Newcomer Cagnazzi making waves in Pro Stock Truck
By Rob Geiger, NHRA.com
It's tough to get noticed when you're a newcomer in the ever-expanding Pro Stock Truck category but a soft-spoken 43-year-old from New York City named Victor Cagnazzi has already made his presence felt in just his first two races.
By qualifying for the national events in Gainesville, Fla., and Houston, Cagnazzi surprised plenty of competitors in the class, but no one's more amazed at his early success than Cagnazzi himself.
"We are shocked to be running so well," said Cagnazzi, who nailed down the No. 5 spot in Gainesville. "After a massive testing schedule that basically ran from January 1 to the start of the Gainesville race we felt like we were totally prepared to race. But after what happened to us a week before Gainesville, I'm surprised we matched up like we did and ended up fifth on the ladder.
"We had made probably 55-60 runs and had a real good, consistent 7.49-second truck. Most of the testing we had done was at Gainesville so we figured that was an okay number to be running. Then one week before the event Randy Daniels shows up, rolls his truck out of the trailer, and runs a 7.39. I said, 'We're in trouble.' "
A last-minute trip to Bradenton, Fla., for some chassis adjustments paid some dividends and Cagnazzi was able to post a 7.475 at 179.88 mph before the event was delayed by rain. He's scheduled to run Dodge pro Todd Patterson when the engines fire again in central Florida April 21. Patterson yields lane choice due to his slightly slower 7.495 at 178.78 mph.
Cagnazzi, who makes his living designing and implementing computer infrastructure systems for brokerage firms (basically, if you've bought stock online, there's a good chance your order went through software Cagnazzi designed), came back to Earth a bit in Houston. He qualified 15th with a 7.50 at 178 and was mowed over in Round 1 by Daniels, who gave up a .048-second holeshot but won easily, 7.40 to 7.54.
"We're still on a giant learning curve," said Cagnazzi, the 1998 Entrepreneur of the Year in New York City. "I know how to run in Florida during the winter. When we start running in different conditions, like altitude tracks or when the temperatures go up, we'll be searching for answers. With no data and no experience I'll be happy just to qualify at the majority of the races and win a round or two.
"We don't have a sponsor yet and even though I've committed to running all of the races I'm not expecting a top 10 finish. Our only goal is to learn something at every race. If we can do that and lay the foundation for next year, I'll be happy."
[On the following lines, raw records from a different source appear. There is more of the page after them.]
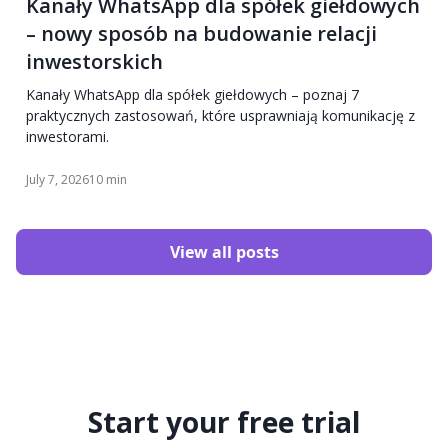
Kanały WhatsApp dla spółek giełdowych
– nowy sposób na budowanie relacji
inwestorskich
Kanały WhatsApp dla spółek giełdowych – poznaj 7
praktycznych zastosowań, które usprawniają komunikację z
inwestorami.
July 7, 2026
10 min
View all posts
Start your free trial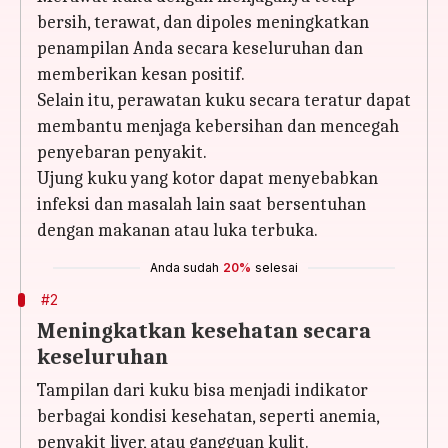
bersih, terawat, dan dipoles meningkatkan
penampilan Anda secara keseluruhan dan
memberikan kesan positif.
Selain itu, perawatan kuku secara teratur dapat
membantu menjaga kebersihan dan mencegah
penyebaran penyakit.
Ujung kuku yang kotor dapat menyebabkan
infeksi dan masalah lain saat bersentuhan
dengan makanan atau luka terbuka.
Anda sudah
20%
selesai
#2
Meningkatkan kesehatan secara
keseluruhan
Tampilan dari kuku bisa menjadi indikator
berbagai kondisi kesehatan, seperti anemia,
penyakit liver, atau gangguan kulit.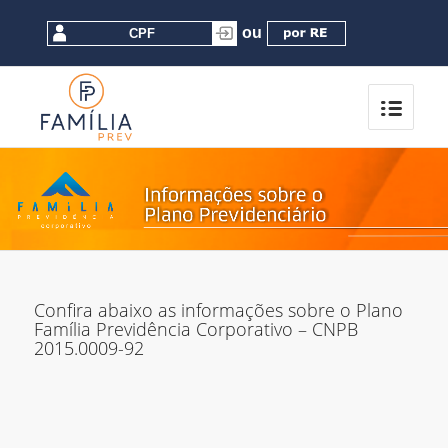
Confira abaixo as informações sobre o Plano
Família Previdência Corporativo – CNPB
2015.0009-92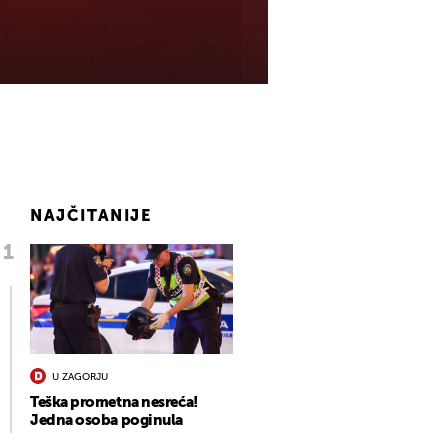
NAJČITANIJE
U ZAGORJU
Teška prometna nesreća!
Jedna osoba poginula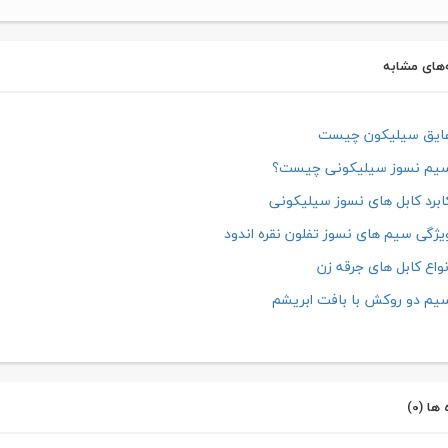
‌های مشابه
ایق سیلیکون چیست
یم نسوز سیلیکونی چیست؟
برد کابل های نسوز سیلیکونی
ژگی سیم های نسوز تفلون نقره اندود
واع کابل های جرقه زن
م دو روکش با بافت ابریشم
ها (0)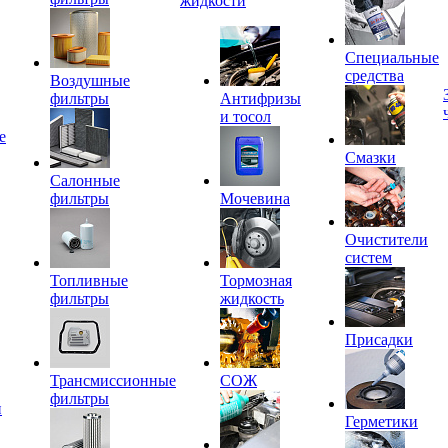
жидкости
Специальные
средства
Воздушные
фильтры
Антифризы
и тосол
е
Смазки
Салонные
фильтры
Мочевина
Очистители
систем
Топливные
Тормозная
фильтры
жидкость
Присадки
Трансмиссионные
СОЖ
фильтры
и
Герметики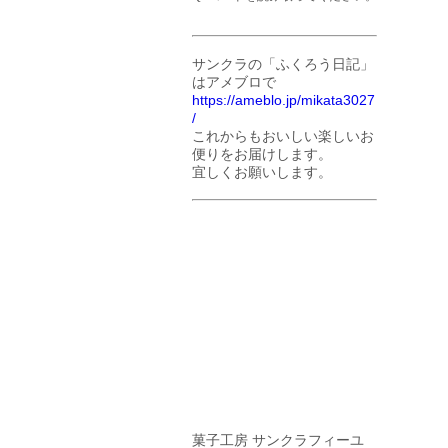
サンクラの「ふくろう日記」
はアメブロで
https://ameblo.jp/mikata3027
/
これからもおいしい楽しいお
便りをお届けします。
宜しくお願いします。
菓子工房 サンクラフィーユ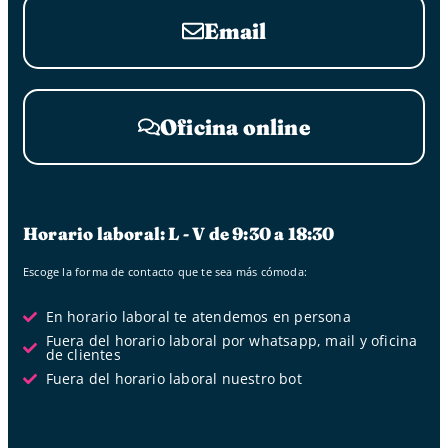
Email
Oficina online
Horario laboral: L - V de 9:30 a 18:30
Escoge la forma de contacto que te sea más cómoda:
En horario laboral te atendemos en persona
Fuera del horario laboral por whatsapp, mail y oficina
de clientes
Fuera del horario laboral nuestro bot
He bought legendary Pro Stock driver Bob Glidden's old Pinto and was all set to begin his NHRA career during a Division 1 race at Old Bridge Township Raceway Park in Englishtown, N.J. But the Super Comp-class car was constructed from old tubing, not chromoly, and it wouldn't pass tech.
Within a year, the Glidden car was gone and Cagnazzi was behind the wheel of a G/Altered Comp Eliminator Camaro.
"It was a good car and we always qualified well wherever we went," Cagnazzi said. "We just didn't have the horses to run with the better cars."
That Camaro met its demise the next year in Rockingham, N.C., when the wishbone pin broke as Cagnazzi went through the lights at 155 mph. "I turned it into dumpster food in a hurry," Cagnazzi said. "The car did its job. I only had two black eyes. But the car was done."
Cagnazzi's next assault on the racetrack came in 1996 when he purchased David Nickens' championship-winning 1992 Jerry Haas-built Cutlass. This time he ran in C/Altered and, once again, he had some success but no horsepower.
Enter one 'Grumpy' old man
"I guess Bill took a liking to us," Cagnazzi said. "He built us a B/Altered motor even though at that time he really wasn't taking on any work. I immediately liked the B/Altered class because I liked chasing instead of being chased.
"At that time Bill was developing a motor for someone for the Truck class, which wasn't even competing yet. He basically made us a 385 version of the same piece.
"At our first race, now remember I had never had any sort of horsepower before then, I was making like my second or third pass and I went .63 under the index. I had a lot of people angry with me. I was shocked. It was my first run with real horsepower. I ended up being the No. 1 qualifier but had a .497 red-light in Round 1. How embarrassing."
The car was plenty fast. Cagnazzi ended up in the top 10 of the points that year and was the quickest B/Altered machine at the U.S. Nationals. "I could have gone 7.15 any time," Cagnazzi said. "And the index back then was a 7.90, and then a 7.87 after I busted it."
Turning to Trucks
"He got me looking into Trucks," said Cagnazzi. "While they were working on my motor I lent my heads to Steve Johns and he went out and won a race and took the pole at a national event. I realized then that, with Grumpy, Steve, and Ken Johns' help, I could probably run Pro Stock Truck. So I bought one and here we are.
"I sure couldn't do any of this without my crew chief Rich Saulino and those three guys help. I can't say enough good things about all of them. I guess the best way to thank them is to go out and do well at the racetrack. That's what were trying to do."